Dilli Dark

QUICK AND DIRTY: LIVE FROM TALLINN

This is a sprawling comedy that paints a complicated picture of New Delhi, a city polluted by inherent racism and British imperialism.

Michael is a Nigerian man who loves and hates the city he now calls home. He’s determined to make something of himself, but his struggles are palpable, and spends his nights selling cocaine to up-market customers who make jokes about his other “package.” Aching to be recognised for who he truly is, he takes refuge in an ashram, where he engages with the spiritual practices that are available to him. He grows more and more attracted to his spiritual guru (who is played by Geetika Vidya Ohlyan), but when he realises that she wants him for his “powder”, he grows more dubious, and returns to the streets.

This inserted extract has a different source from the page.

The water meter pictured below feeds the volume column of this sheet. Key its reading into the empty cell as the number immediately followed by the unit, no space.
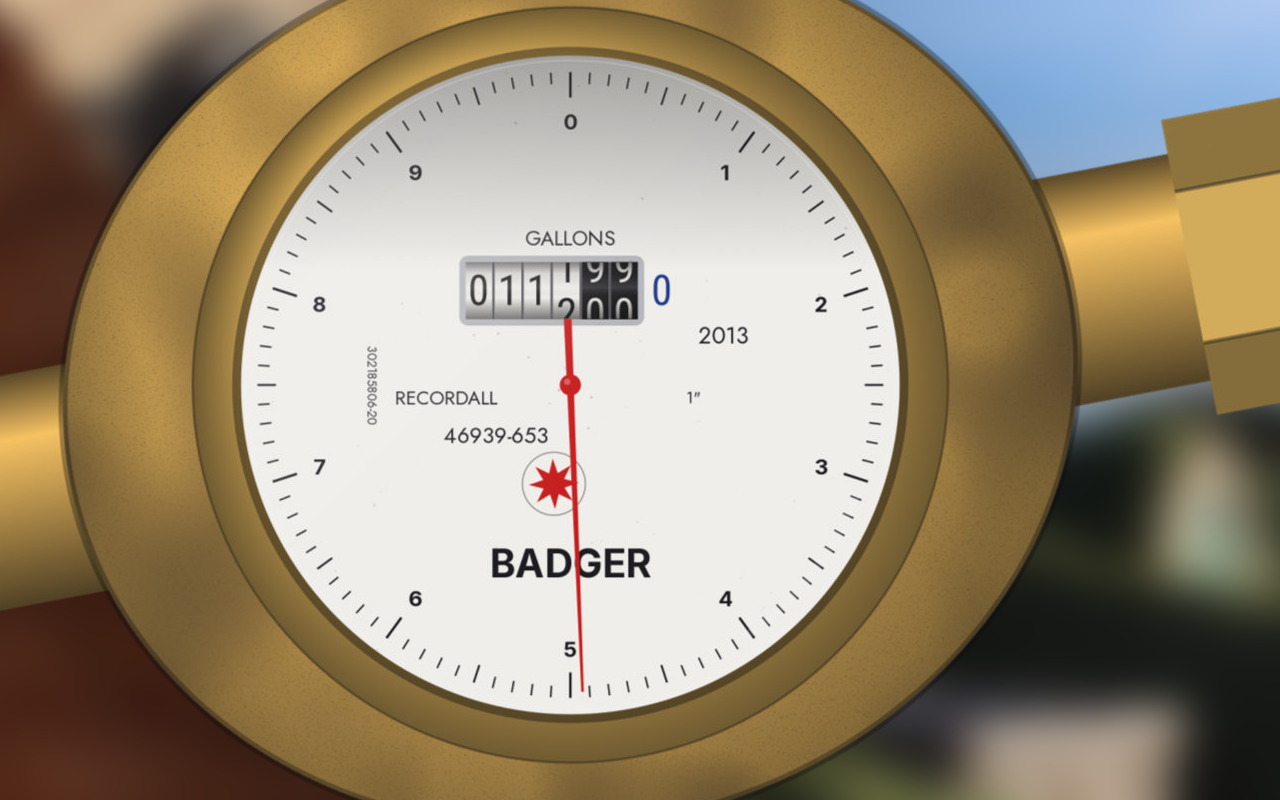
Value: 111994.9gal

No, Dilli Dark is not a subtle film: Much of the film is about centred on the differences between “white powder” and “black skies”. Michael (played rather effectively by Samuel Abiola Robinson) is a man of contrasting identities: By day, he’s a precocious student who enjoys studying for his bright future – he’s even recorded saying that on camera. By night, by contrast, he’s a criminal who is subject to racial prejudice, although he’s danger – not forgetting his exotic nature – draws him to single women in search of a lay. It’s on this odyssey (yes, yes), he realises that he will always be a stranger, despite the myriad African people who populate the street.

But it’s not a ponderous watch. The film has many comedic moments, and although everyone gets to utter a gag or two, Ohlyan is the one with the best comic timing. She flits between spiritual Queen and fashion Queen, selling her mantras on a television, enjoying the arched eyebrows as she does so. In one hilarious setpiece, she starts a fight with a burly man in the hope of picking up the cocaine that will help her sell her “guidance”.

It helps that Ohlyan is a woman of rare beauty, and you could believe why a young man could fall so heavily for her. In another interesting comparison to Ulysses, Michael spends much of the time deep in thought, fantasising about another realm where he has influence far beyond the tawdry. Drawn to an Indian myth, Michael sees his betrothed as Razia Sultan, a Queen who enjoyed a sexual relationship with a black man before he was killed by the jealous villagers.

Dilli Dark is an impressively inventive work, one that reveres and chastises India in equal measure. It just premiered at the First Feature Competition of the 27th Tallinn Black Nights Film Festival.